I was a wee nipper back then, well, I wouldn’t say wee; I was about four stone overweight, struggling with the concept of stairs and 17 years of age
It was supposed to be the making of the box-to-box midfielder, who had failed to live up to early expectations following his deadline day switch to White Hart Lane. Yet, since that warm afternoon in October, Jenas has really failed to push on and fulfil the massive potential he showed as a youngster.
A succession of injuries has seen him fail to gain any consistency in the middle of the park and significantly hindered his playing time. In 2007, he signed a five-year deal to keep him at White Hart Lane before signing a one-year extension in 2008, meaning his current deal expires next summer, with the club seemingly unwilling to offer him a new deal, despite head coach Andre Villas-Boas seemingly a fan of the now 29-year-old.
Some claim Jenas will hold a place in the heart of Spurs fans due to his performances against Arsenal, where he regularly seemed to pop up with a goal or two; the 5-1 rout of the Gunners in the Carling Cup in 2008 and his last minute equaliser against the North London rivals in the 2-2 draw at White Hart Lane in 2007 just two examples of this.
Yet, for all his pros as a midfielder, his cons far outweigh them. Jenas possess a hell of an engine on him, which should make him an asset for any team, right? Wrong. Whenever he has the chance to break forward and cause damage to the opposition, he stutters, looks a bit lost before locating the nearest team-mate and executing a well-time sideways pass.
Yet, since that warm afternoon in October, Jenas has really failed to push on and fulfil the massive potential he showed as a youngster
It’s a problem that has dogged him since he arrived at Spurs. When encountered by a tough tackling, combative midfielder, he bears a striking resemblance to a cute little bunny caught in the headlights of an oncoming 4×4. Such actions saw fans jump on back early and it is something he never was able to really overcome.
A loan spell with Aston Villa was supposed to see the re-emergence of the all action midfielder, but his spell at Villa Park came to an end during his first start under then Villa boss Alex McLeish, tripping on the turf against Manchester United, rupturing his Achilles that would see him ruled out for six months.

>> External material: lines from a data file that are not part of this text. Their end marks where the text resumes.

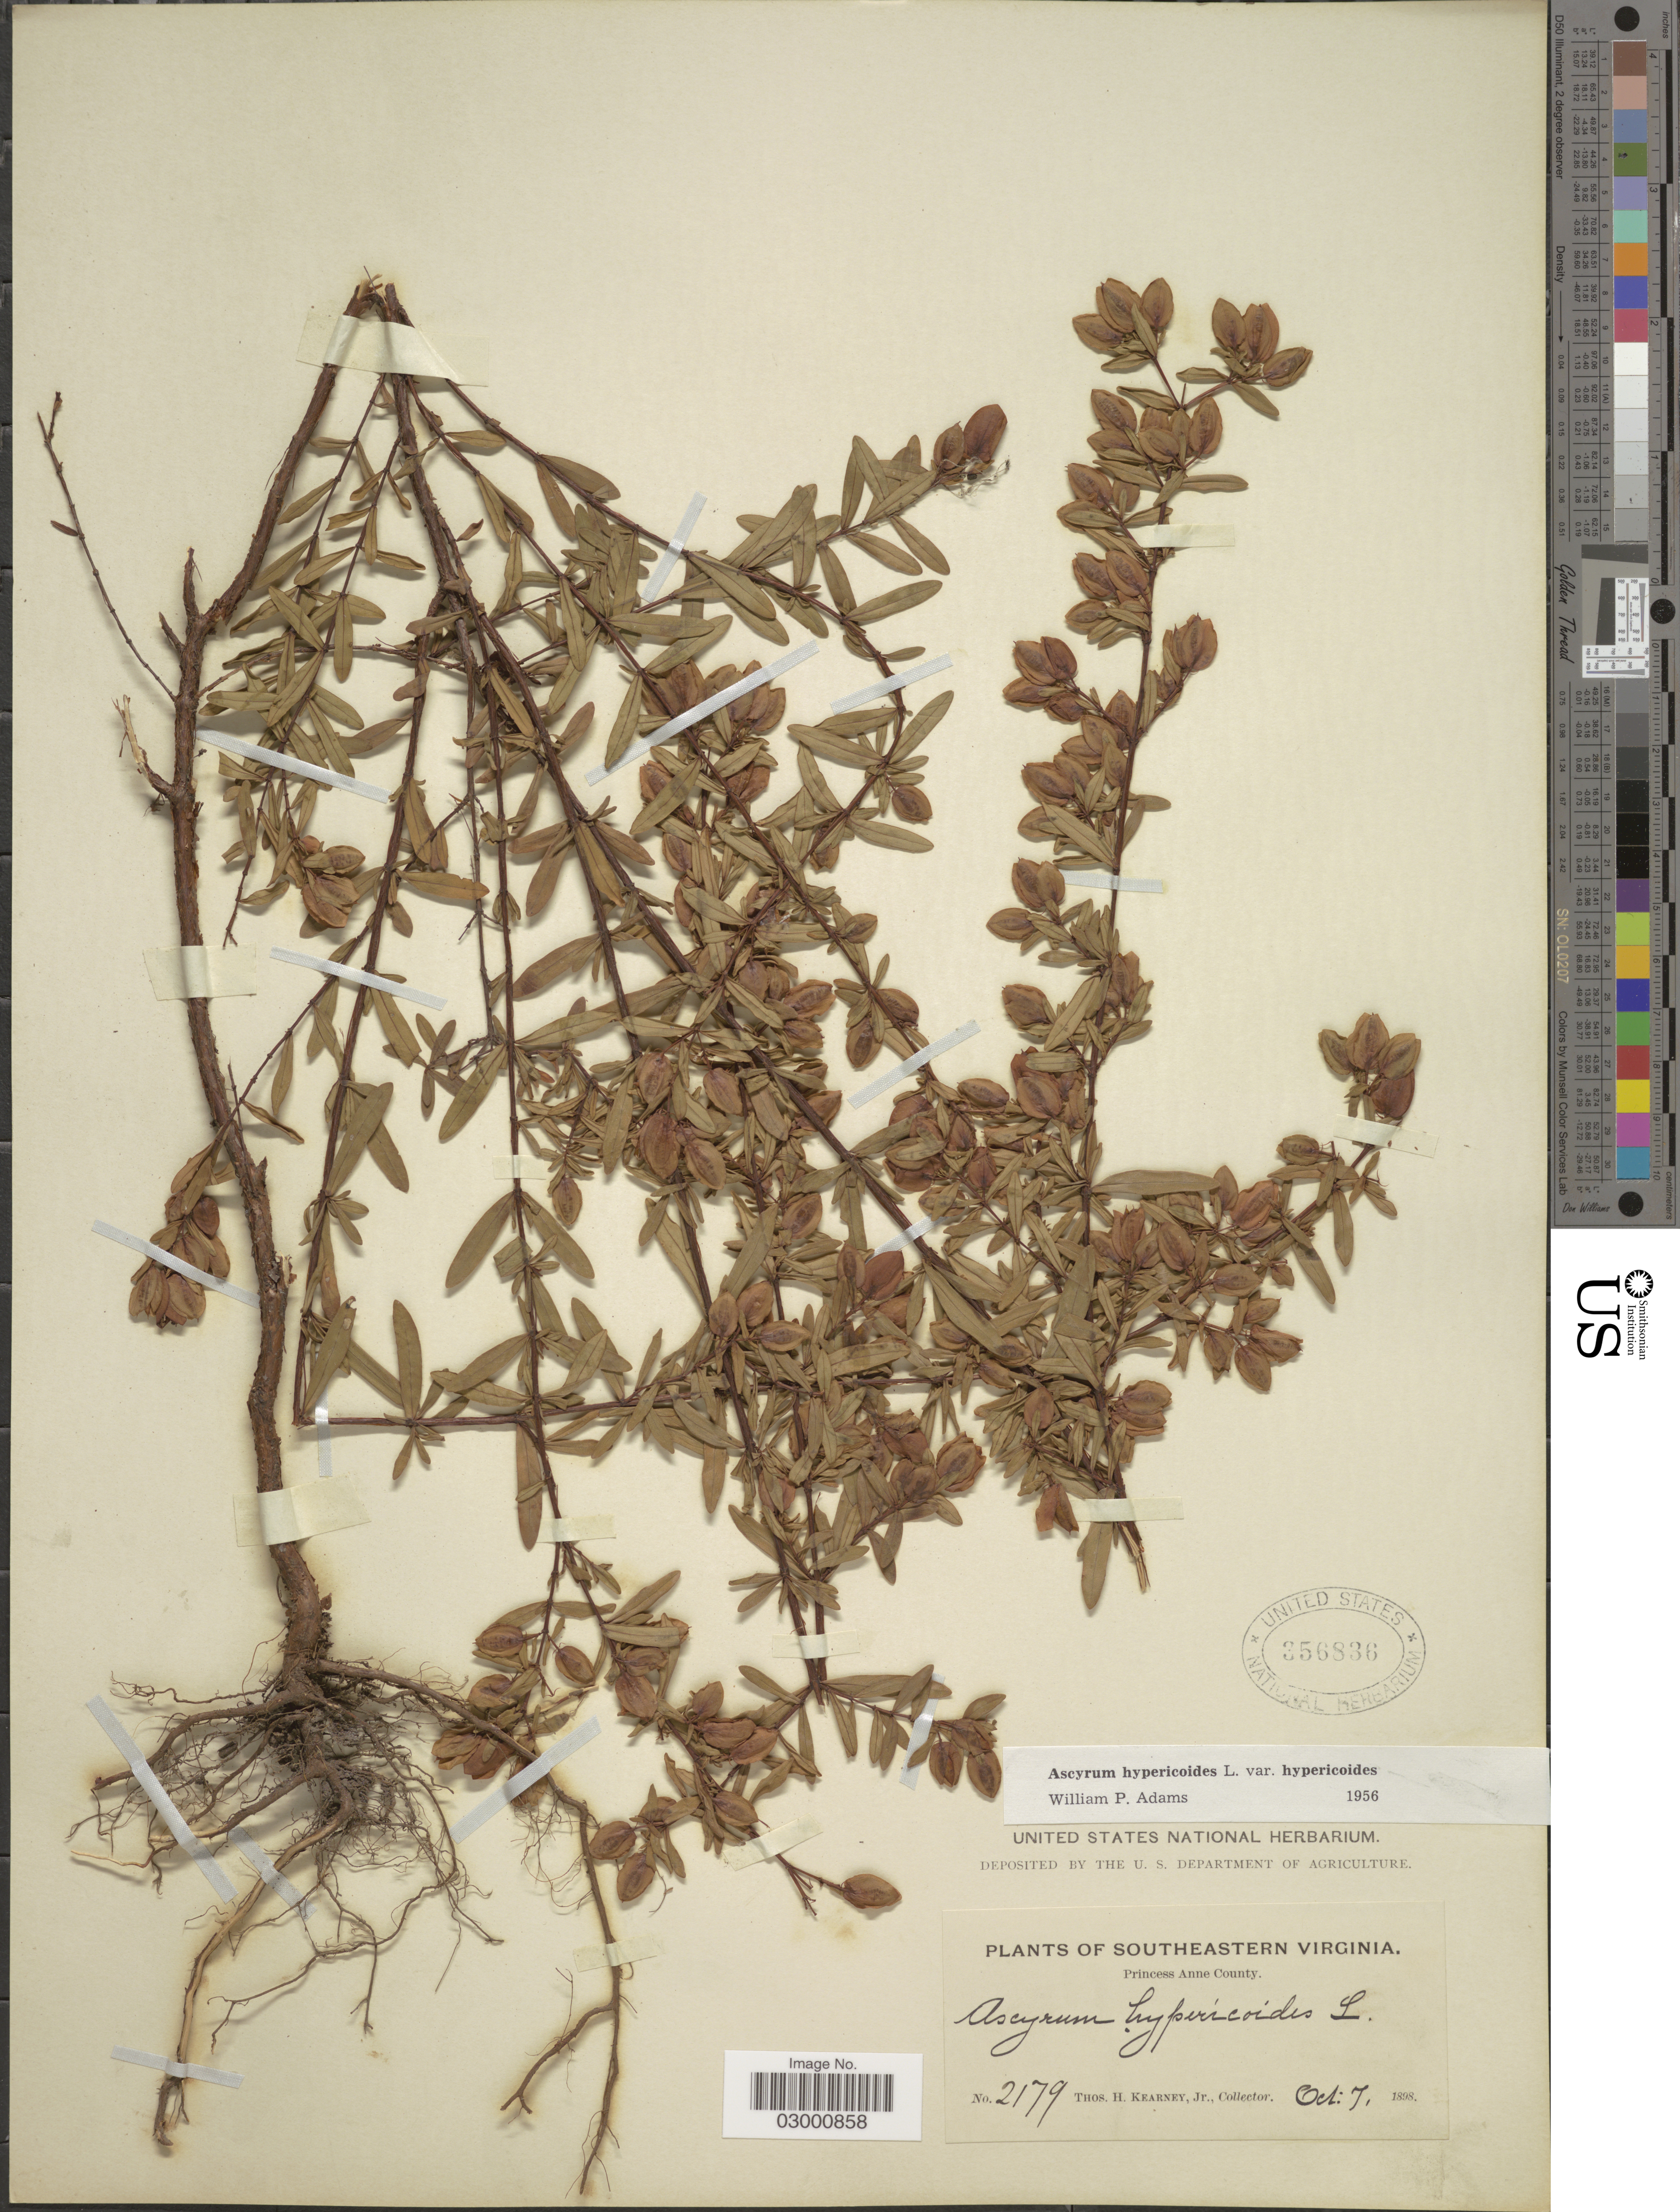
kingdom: Plantae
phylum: Tracheophyta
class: Magnoliopsida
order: Malpighiales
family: Hypericaceae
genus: Hypericum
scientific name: Hypericum hypericoides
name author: (L.) Crantz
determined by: Strong, Mark T., (BOT), Smithsonian Institution - National Museum of Natural History (UNITED STATES)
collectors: T. H. Kearney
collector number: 2179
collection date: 1898-10-07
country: United States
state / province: Virginia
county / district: City of Virginia Beach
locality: Southeastern Virginia. Princess Anne County.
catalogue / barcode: US 356836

A summer move was expected, with Sunderland thought to be a possible destination for Jenas before a deadline day move to the Stadium of Light fell through. Now Spurs are looking to ship him out to a Championship side in the vein hope they can eventually sell the midfielder on for a nominal fee, even if they fail to make on a profit on his signature.
Many would call his career a massive fall from grace, but they couldn’t be further from the truth considering Jenas never really reached his peak during his career. Regardless of his 21 caps, a figure I doubt Jenas will add to, it’s fair to assume that the midfielder won’t reach the heights that were predicted of him as a fresh-faced Nottingham Forest youngster. A move away from Spurs will definitely be the best thing for the player, with his career stagnating significantly at White Hart Lane.